Alaska has only elected four people to the House since the state was admitted to the union in 1959. That includes Begich’s father, former Democratic Rep. Nick Begich, who died in a plane crash in 1972. Republican Rep. Don Young has held that seat ever since the special election to replace him.

There are several elected officials already taking a serious look at challenging Begich, including 2010 Senate nominee Joe Miller and Lt. Gov. Mead Treadwell. GOP insiders added to the list state Department of Natural Resources Commissioner Dan Sullivan, who has a solid state Senate résumé and boasts time as a former state attorney general and senior adviser to former Secretary of State Condoleezza Rice.

There are several other Republicans in this heavily GOP state who insiders believe could be attractive candidates in future bids for federal office. The other Dan Sullivan, the mayor of Anchorage, and former Lt. Gov. Loren Leman top that list.

Republicans also mention the following potential candidates for federal office: state Senate Rules Chairwoman Lesil McGuire; Shane Langland, a businessman and former Anchorage Chamber of Commerce chairman; and Gloria O’Neill, president and CEO of the Cook Inlet Tribal Council. Stevens was a mentor to O’Neill, but sources note she could also run as an independent.

Other potential Republican candidates include Anchorage-based state Sens. Kevin Meyer and Cathy Giessel, as well as state Rep. Eric Feige, a West Point graduate and former Army captain, and Mia Costello, a young lawmaker on the state House Finance Committee.

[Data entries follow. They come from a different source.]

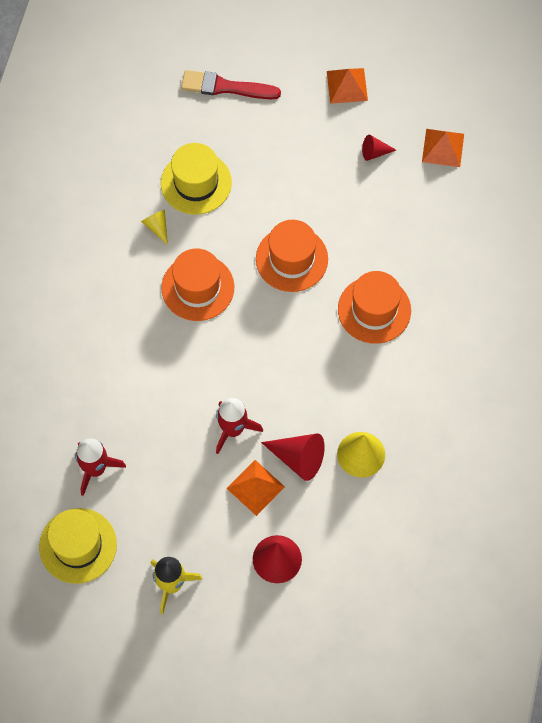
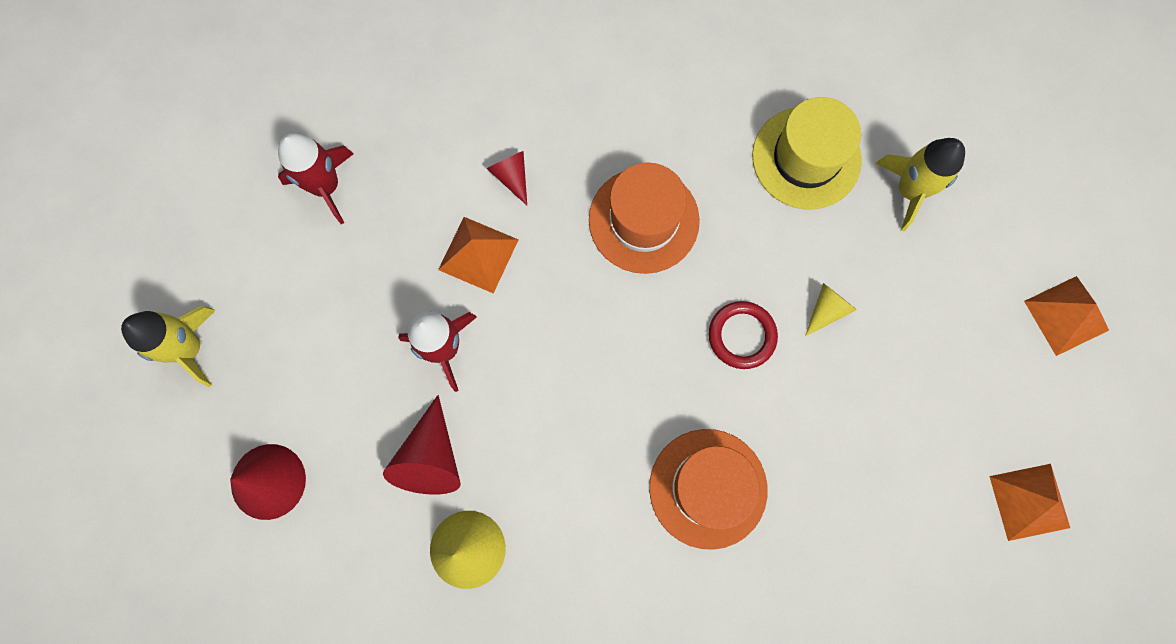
camera: 70 degrees right, 10 degrees up
yellow hat [39,508,117,584] -> none
yellow cone [141,210,168,245] -> yellow cone moved to [805,283,857,336]
red brush [181,70,281,99] -> none
orange pyramid [226,460,285,516] -> orange pyramid moved to [438,217,519,293]
orange hat [256,220,328,292] -> red ring [709,301,778,369]
red cone [362,135,396,161] -> red cone moved to [487,151,527,205]
none -> yellow rocket [875,138,965,231]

“The structural problem is very few people have run on a statewide basis, so how do you be ready as the guy when it comes up?” the GOP consultant said. “If you have any aspirations, wait for the House seat to come open. To me that’s the best opportunity.”

Young, who turns 80 in June, has given no indication that he’s close to retirement. His most recent scare came in 2008, under the cloud of an ethics investigation. Young defeated now-Gov. Sean Parnell in the GOP primary by some 300 votes, and he beat then-House Minority Leader Ethan Berkowitz in the general by 5 points.

In the following years, the House Ethics Committee cleared Young of any wrongdoing and federal investigators dropped their probe.

Not surprisingly, the Democratic bench is smaller. Democrats account for less than 15 percent of the electorate and one-third of the state Legislature.

But there are some Democrats who, like Begich, boast a political family pedigree and who state insiders believe could seek higher office some day.

Alaska insiders named state Sen. Dennis Egan, a former Juneau mayor whose father was the first governor of Alaska, and freshman state Rep. Andy Josephson, whose grandfather was the first president of American Federation of State and Municipal Employees and whose father was a state legislator.

Democrats also named state Sen. Bill Wielechowski, state Senate Minority Leader Johnny Ellis and Hollis French, who ran for governor in 2010, as legislators to watch.

Although Democrats haven’t had much recent success at the federal level, Joe Rothstein, a Democratic consultant and former editor of the Anchorage Daily News, said a Democrat could certainly win statewide in Alaska, especially with a little help from a nasty GOP primary.

“Alaska is a little more libertarian than right-wing Republican,” Rothstein said.

Farm Team is a state-by-state look at the up-and-coming politicos who may eventually run for Congress. The column runs on Thursdays.